Lawmakers: Can DHS protect its networks?

The U.S. Department of Homeland Security's (DHS) CIO was on the hot seat Wednesday on Capitol Hill after an independent audit found that a database that screens U.S. visitors lacked security controls.

The chairman of the U.S. House of Representatives Homeland Security Committee called on DHS CIO Scott Charbo to explain why he should keep his job after persistent cybersecurity problems at the agency.

"What happened to leadership?" Rep. Bennie Thompson, the committee chairman and a Mississippi Democrat, said during a hearing of the Subcommittee on Emerging Threats, Cybersecurity, and Science, and Technology. "What happened to accountability?"

Lawmakers also said they were concerned that the agency reported 844 cybersecurity incidents in 2005 and 2006.

"Although we still have a ways to go, we've made measurable improvements in the management of information security at the department," Charbo said. "Certainly, we need to increase our vigilance to ensure that such incidents do not happen again."

Many of the 844 incidents were minor, and the agency has taken major steps to fix past cybersecurity issues, Charbo said. Many of the reported cybersecurity incidents related to problems like lost laptops that did not result in data breaches, he added.

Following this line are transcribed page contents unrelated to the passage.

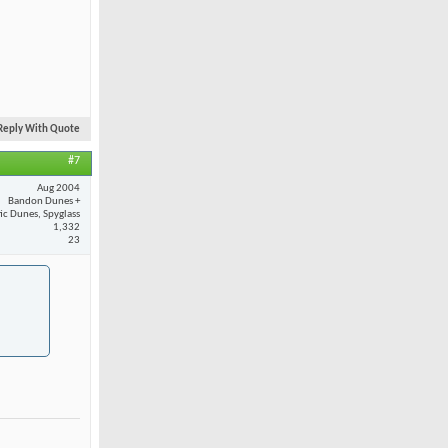
Reply With Quote
#7
Aug 2004
Bandon Dunes +
fic Dunes, Spyglass
1,332
23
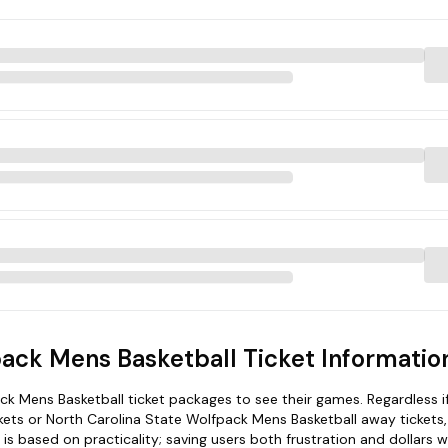
pack Mens Basketball Ticket Informatio
 Mens Basketball ticket packages to see their games. Regardless i
ets or North Carolina State Wolfpack Mens Basketball away tickets,
s based on practicality; saving users both frustration and dollars 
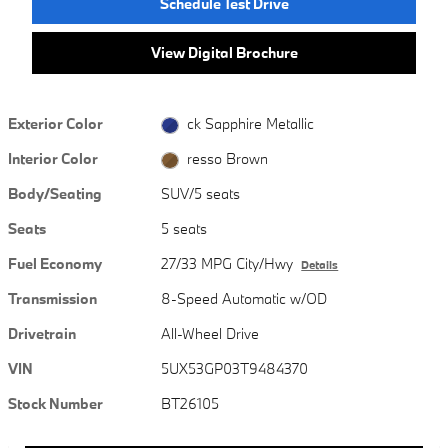
Schedule Test Drive
View Digital Brochure
Exterior Color
ck Sapphire Metallic
Interior Color
resso Brown
Body/Seating
SUV/5 seats
Seats
5 seats
Fuel Economy
27/33 MPG City/Hwy
Details
Transmission
8-Speed Automatic w/OD
Drivetrain
All-Wheel Drive
VIN
5UX53GP03T9484370
Stock Number
BT26105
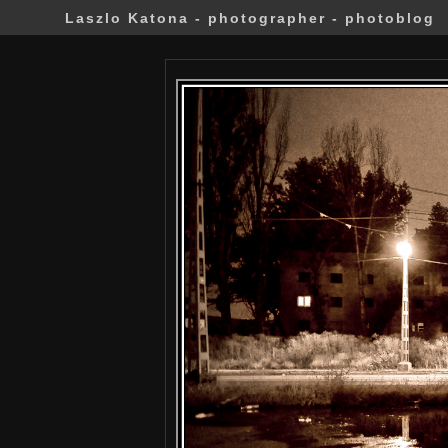
Laszlo Katona - photographer - photoblog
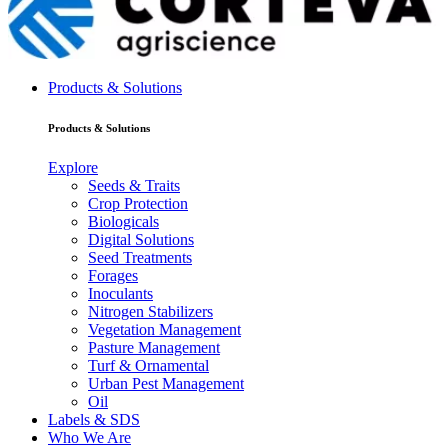
Products & Solutions
Products & Solutions
Explore
Seeds & Traits
Crop Protection
Biologicals
Digital Solutions
Seed Treatments
Forages
Inoculants
Nitrogen Stabilizers
Vegetation Management
Pasture Management
Turf & Ornamental
Urban Pest Management
Oil
Labels & SDS
Who We Are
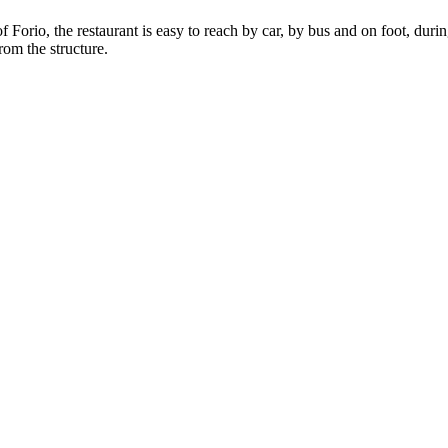
of Forio, the restaurant is easy to reach by car, by bus and on foot, du
rom the structure.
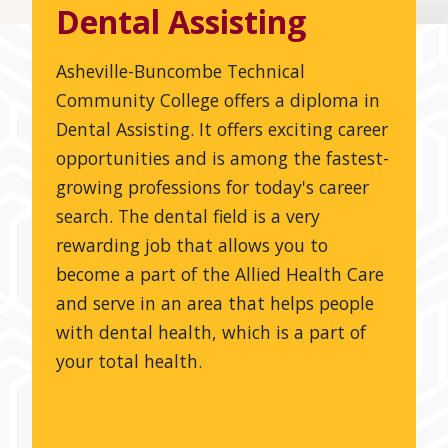
Dental Assisting
Asheville-Buncombe Technical
Community College offers a diploma in
Dental Assisting. It offers exciting career
opportunities and is among the fastest-
growing professions for today's career
search. The dental field is a very
rewarding job that allows you to
become a part of the Allied Health Care
and serve in an area that helps people
with dental health, which is a part of
your total health.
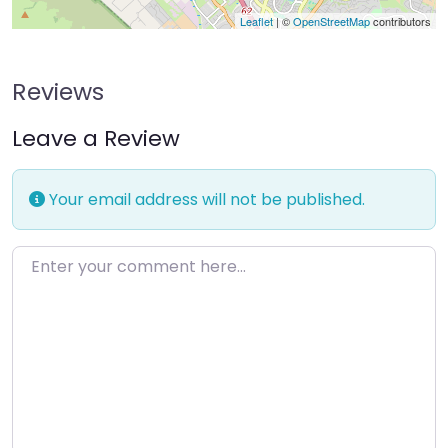
Leaflet
| ©
OpenStreetMap
contributors
Reviews
Leave a Review
Your email address will not be published.
Enter your comment here…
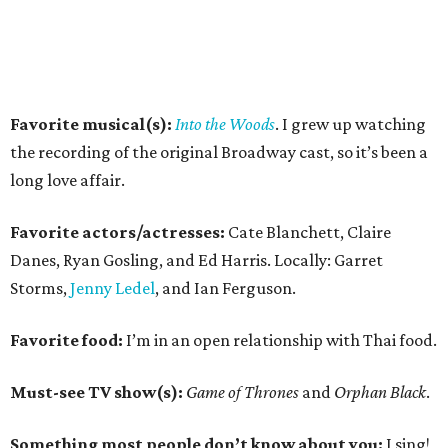
Favorite musical(s):
Into the Woods
. I grew up watching
the recording of the original Broadway cast, so it’s been a
long love affair.
Favorite actors/actresses:
Cate Blanchett, Claire
Danes, Ryan Gosling, and Ed Harris. Locally: Garret
Storms,
Jenny Ledel
, and Ian Ferguson.
Favorite food:
I’m in an open relationship with Thai food.
Must-see TV show(s):
Game of Thrones
and
Orphan Black
.
Something most people don’t know about you:
I sing!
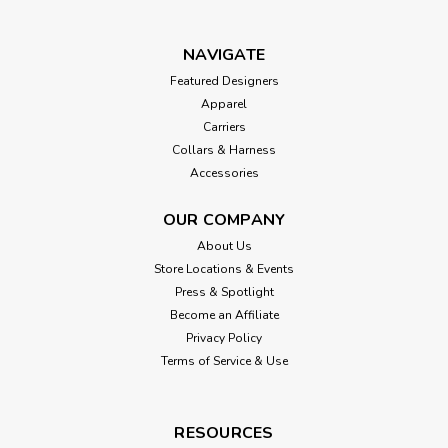
NAVIGATE
Featured Designers
Apparel
Carriers
Collars & Harness
Accessories
OUR COMPANY
About Us
Store Locations & Events
Press & Spotlight
Become an Affiliate
Privacy Policy
Terms of Service & Use
RESOURCES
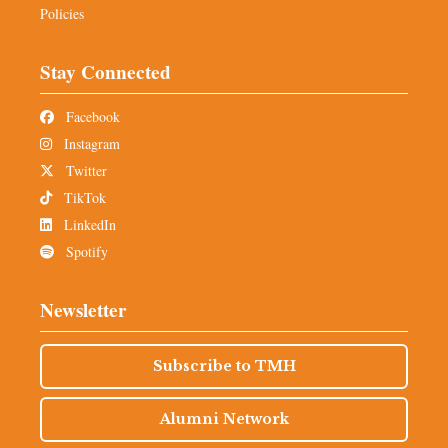
Policies
Stay Connected
Facebook
Instagram
Twitter
TikTok
LinkedIn
Spotify
Newsletter
Subscribe to TMH
Alumni Network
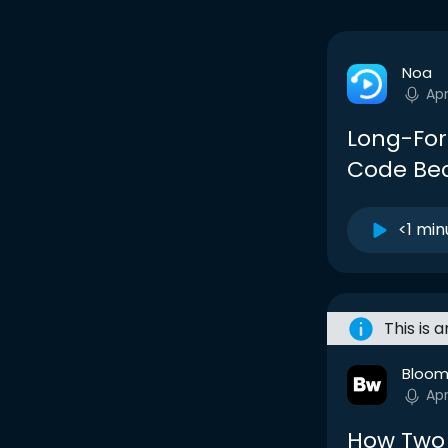
Noa
Apr
Long-For
Code Bec
<1 min
This is 
Bloom
Apr
How Two 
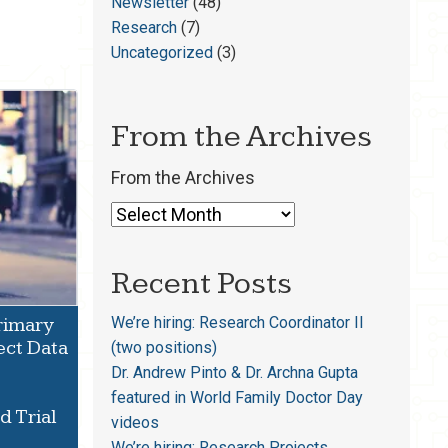
Newsletter
(48)
Research
(7)
Uncategorized
(3)
From the Archives
From the Archives
Recent Posts
We’re hiring: Research Coordinator II
Primary
ect Data
(two positions)
Dr. Andrew Pinto & Dr. Archna Gupta
featured in World Family Doctor Day
 Trial
videos
We’re hiring: Research Projects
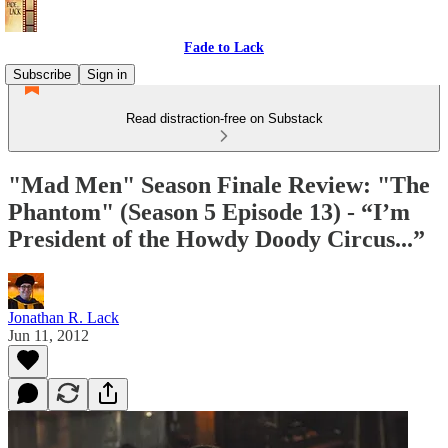
Fade to Lack
Subscribe
Sign in
Read distraction-free on Substack
"Mad Men" Season Finale Review: "The
Phantom" (Season 5 Episode 13) - “I’m
President of the Howdy Doody Circus...”
Jonathan R. Lack
Jun 11, 2012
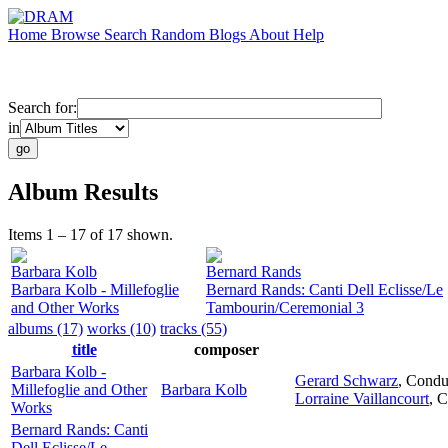
Home
Browse
Search
Random
Blogs
About
Help
Search for:
in
Album Results
Items 1 – 17 of 17 shown.
Barbara Kolb
Bernard Rands
Barbara Kolb - Millefoglie
Bernard Rands: Canti Dell Eclisse/Le
and Other Works
Tambourin/Ceremonial 3
albums (17)
works (10)
tracks (55)
title
composer
Barbara Kolb -
Gerard Schwarz
,
Condu
Millefoglie and Other
Barbara Kolb
Lorraine Vaillancourt
,
C
Works
Bernard Rands: Canti
Dell Eclisse/Le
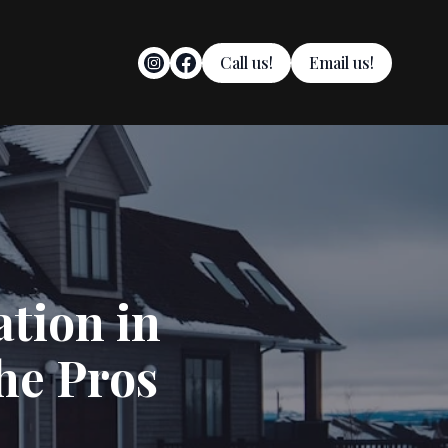
Call us!
Email us!
tion in
he Pros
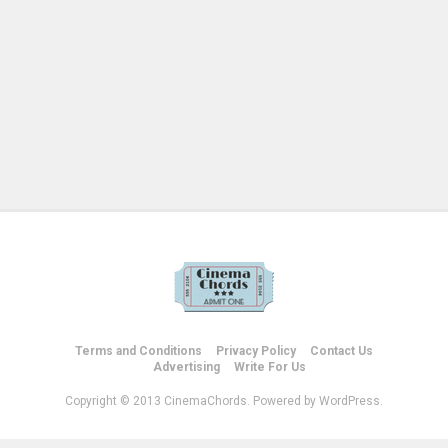
Terms and Conditions
Privacy Policy
Contact Us
Advertising
Write For Us
Copyright © 2013 CinemaChords. Powered by WordPress.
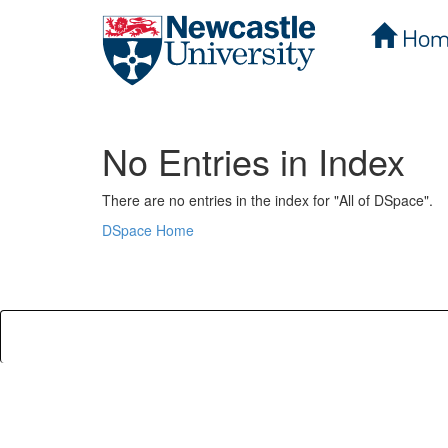
Hom
Skip
navigation
No Entries in Index
There are no entries in the index for "All of DSpace".
DSpace Home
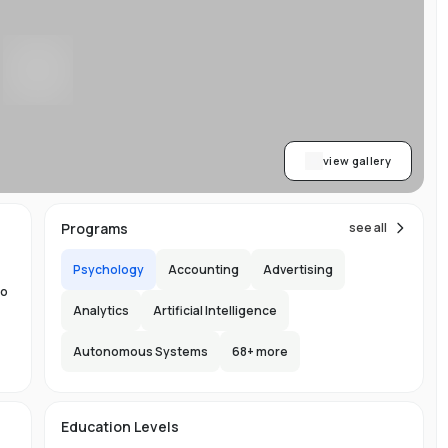
w
y
ess
al
dge
view gallery
,
Programs
see all
Psychology
Accounting
Advertising
to
Analytics
Artificial Intelligence
Autonomous Systems
68
+ more
the
ng
e
s
Education Levels
ity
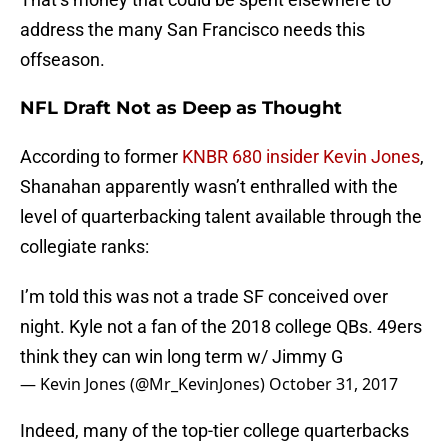
address the many San Francisco needs this
offseason.
NFL Draft Not as Deep as Thought
According to former
KNBR 680 insider Kevin Jones
,
Shanahan apparently wasn’t enthralled with the
level of quarterbacking talent available through the
collegiate ranks:
I’m told this was not a trade SF conceived over
night. Kyle not a fan of the 2018 college QBs. 49ers
think they can win long term w/ Jimmy G
— Kevin Jones (@Mr_KevinJones)
October 31, 2017
Indeed, many of the top-tier college quarterbacks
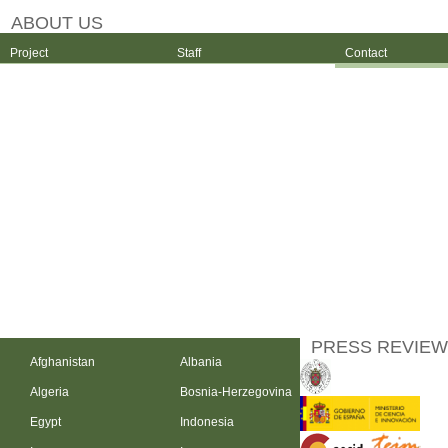
ABOUT US
Project
Staff
Contact
PRESS REVIEW
Afghanistan
Albania
Algeria
Bosnia-Herzegovina
Egypt
Indonesia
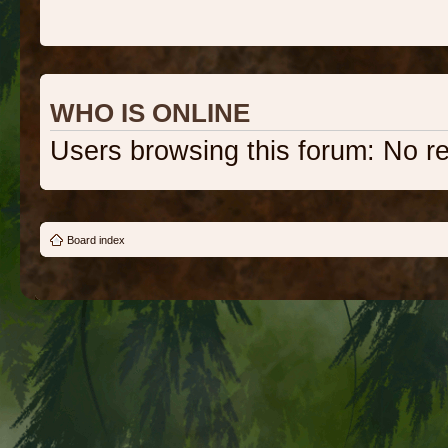
WHO IS ONLINE
Users browsing this forum: No r
Board index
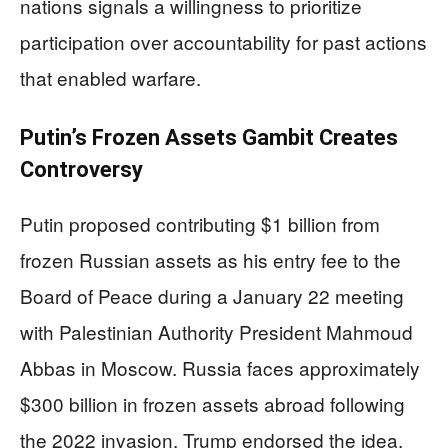
nations signals a willingness to prioritize
participation over accountability for past actions
that enabled warfare.
Putin’s Frozen Assets Gambit Creates
Controversy
Putin proposed contributing $1 billion from
frozen Russian assets as his entry fee to the
Board of Peace during a January 22 meeting
with Palestinian Authority President Mahmoud
Abbas in Moscow. Russia faces approximately
$300 billion in frozen assets abroad following
the 2022 invasion. Trump endorsed the idea,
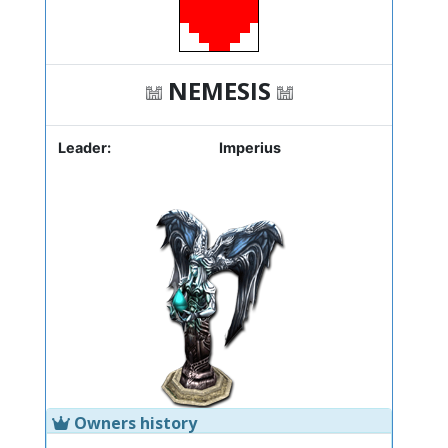
NEMESIS
Leader:
Imperius
Owners history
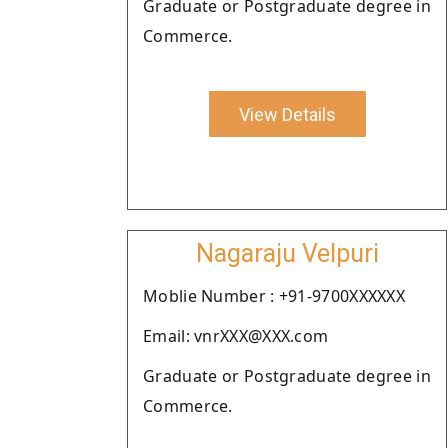
Graduate or Postgraduate degree in
Commerce.
View Details
Nagaraju Velpuri
Moblie Number : +91-9700XXXXXX
Email: vnrXXX@XXX.com
Graduate or Postgraduate degree in
Commerce.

The subcommittee did not have a breakdown of the incidents Wednesday.

Asked about reports of bots installed on DHS computers that could send information out to hackers, Charbo said he had "no evidence" that the bots caused a breach.

Thompson's comments came as the U.S. Government Accountability Office (GAO) issued a report saying DHS continues to have "significant weaknesses in computer security controls that threaten the confidentiality, integrity, and availability of key ... systems."

GAO investigators found no security controls on the US-VISIT database, the system that screens people who want to visit the United States for potential terrorists and criminals. Lawmakers are concerned whether terrorists could get into the database "and change or alter their names to allow them access to this country, and we wouldn't even know that they're doing it," said Rep. Bob Etheridge, a North Carolina Democrat.

A contractor provides IT security for US-VISIT, but DHS has its own security controls in place to protect the database, Charbo said. He didn't disclose specific security measures.

The GAO doesn't have evidence that the US-VISIT database was breached, said Keith Rhodes, chief technologist and director of the GAO's Center for Technology and Engineering. "I did not see controls in place that would prevent it," Rhodes said. "I did not see defensive perimeters, and I did not see detection systems in place whether it had or had not [been breached]."

GAO started a cybersecurity review of DHS a year ago but curtailed its efforts because it kept finding "more and more" problems, Rhodes said. "If we had continued to this day, I would argue we'd still be finding things," he said. "The problems were pervasive. The problems were systemic."